In the 'con' column, People's moral compasses don't always completely overlap. You'll notice that with child prostitutes I dishonestly set myself up a very clear case. For example, frog from frogblog thinks that we should not invest in weapons companies. Many libertarians think that guns provide important protection against a tyrannical Government. Yet both their money would be in the pool. How should the moral criteria be set for a fund which constitutes money from the entire (tax-paying) populace?
To borrow one of my favourite Rawlsian concepts, it seems reasonable to have a moral framework determined by a loosely defined overlapping consensus of morality. Even if the majority consider an investment morally appropriate, we should not force the minority to invest in it, as it is forcing them to be morally inconsistent(*). We should only invest in things generally agreed on to be morally appropriate. It seems reasonable to set a (quite low) lower bound on this - racists might object to investment in firms owned by non-Europeans, for example. We can probably bring ourselves to ignore their cries.
Some issues are less clear-cut than this, for example investing in sweatshops. This is where we can borrow a second idea from Rawls, the well-known concept of reflective equilibrium. Essentially, on issues where there are clashes in interpretations of the situation but a broad agreement on many principles, we can solve the issue by argumentation, to ascertain which party is more consistent in its principles. We might agree that we want to maximise both the utility of the sweat-shop workers (or of their country in general) and our own through profit-making, with probably a higher weighting on the former. It wouldn't be unreasonable to rank them lexicographically, in fact. It seems then that we could refine any further intuitions we might hold (that we shouldn't give money to exploitative factory owners, etc) with recourse to evidence as to the agreed basic principles.

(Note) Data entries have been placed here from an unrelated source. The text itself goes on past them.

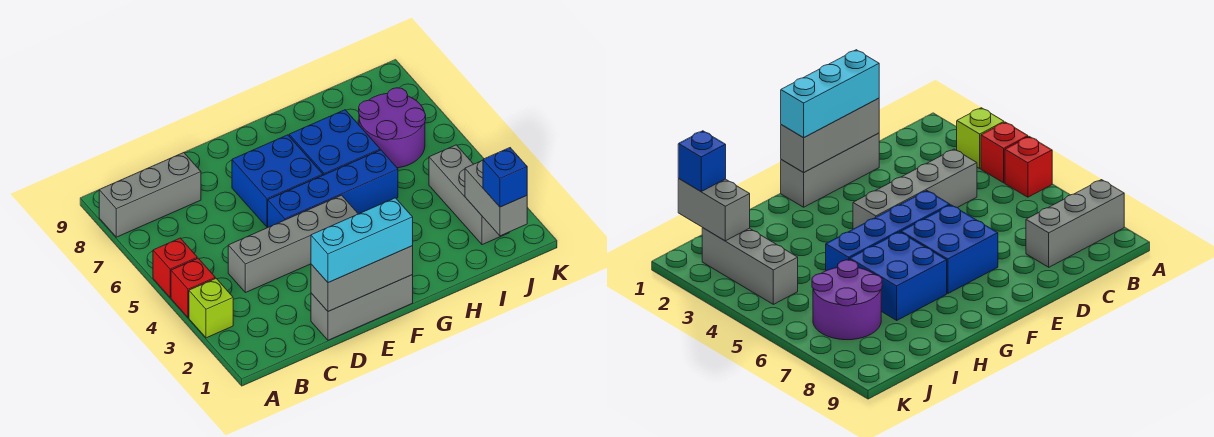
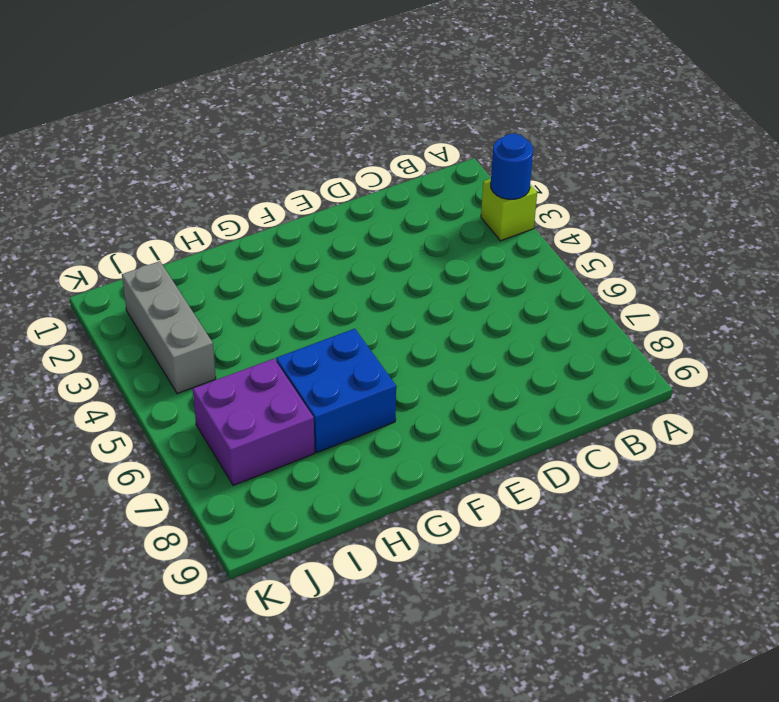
blue round brick A3 level 2 -> none
purple brick I6:J7 level 1 -> purple round brick I6:J7 level 1
none -> red brick A4 level 1
none -> red brick A5 level 1
none -> grey brick A8:C8 level 1

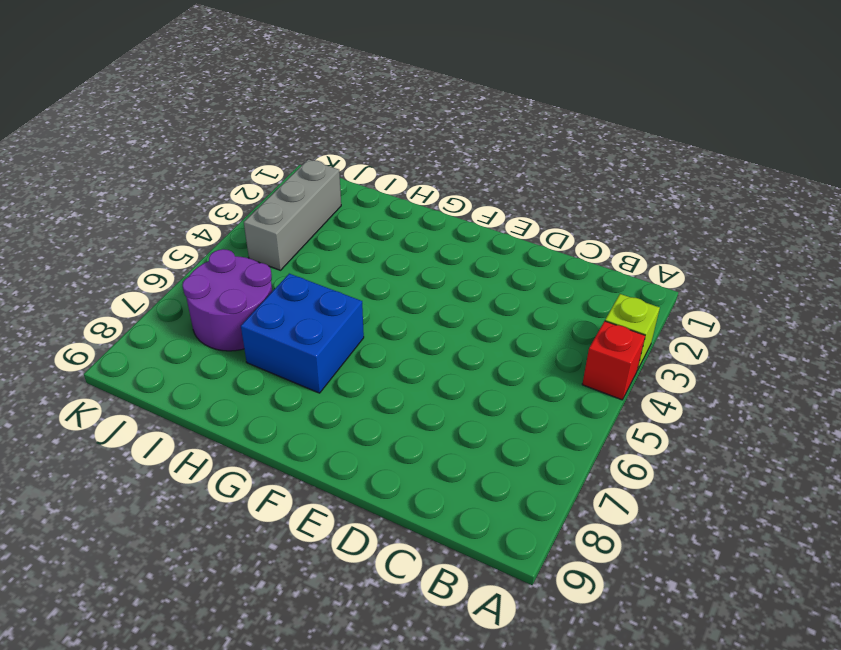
none -> red brick A5 level 1
none -> grey brick A8:C8 level 1
none -> grey brick C4:F4 level 1

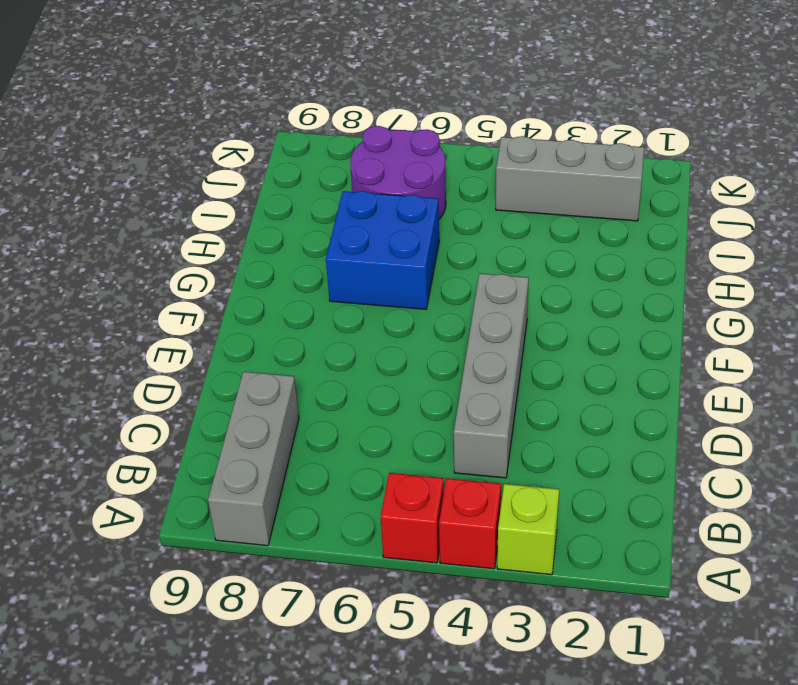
none -> grey brick D1:F1 level 1
none -> blue brick E5:H5 level 1
none -> blue brick E6:F7 level 1

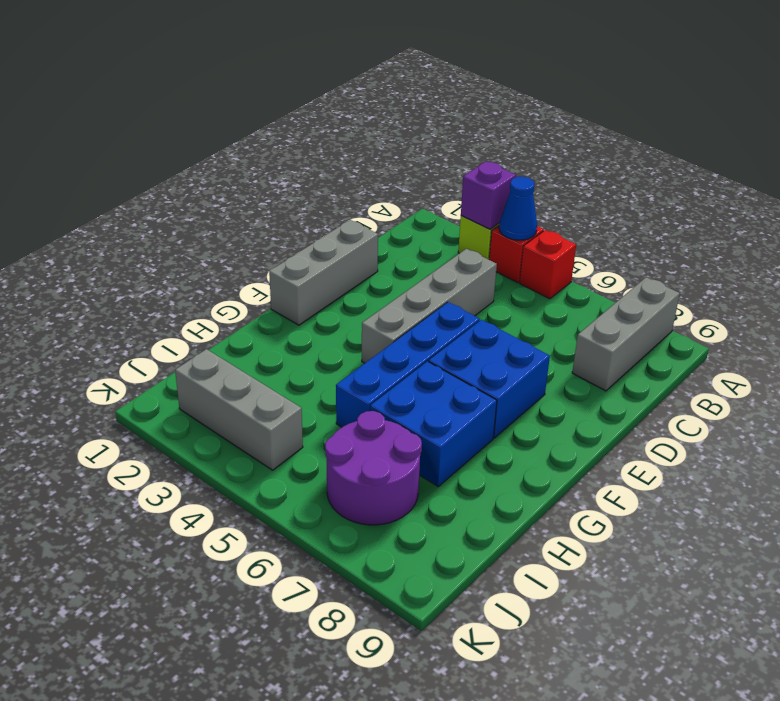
purple brick A3 level 2 -> none
blue cone A4 level 2 -> none
none -> grey brick D1:F1 level 2
none -> grey brick J1:J2 level 2
none -> cyan brick D1:F1 level 3

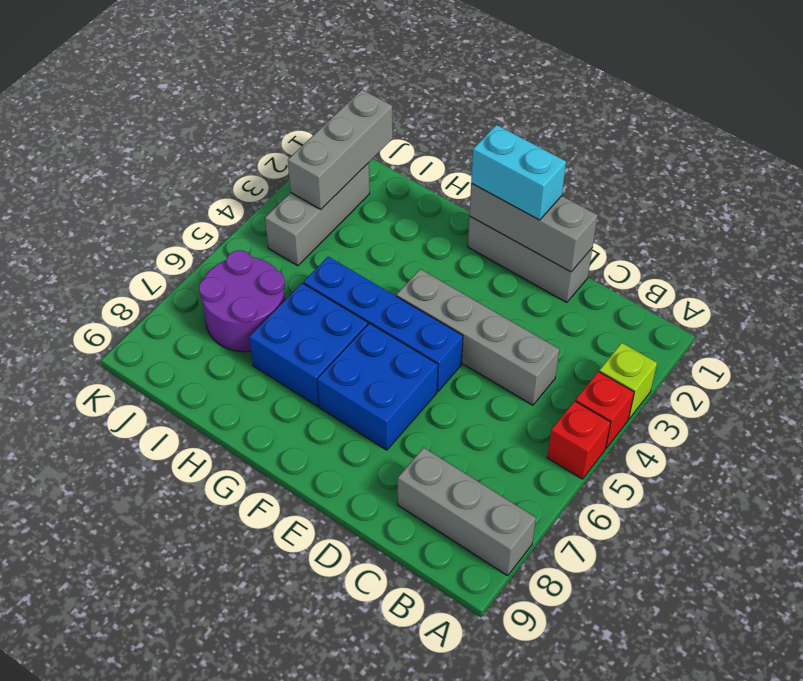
cyan brick E1:F1 level 3 -> cyan brick D1:F1 level 3
grey brick J1:J3 level 2 -> grey brick J1:J2 level 2
none -> blue brick J1 level 3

One final point: Does ethical investment cause your portfolio to make less profit? It seems obvious that it would, as you are selecting investments for criteria that are independent (or even negatively correlated with) profit. There appears to be mixed evidence on this score. But that is a topic for another time.
* This is more controversial than it seems, if you think through the domestic political implications. The point needs more expansion. The blog post however does not.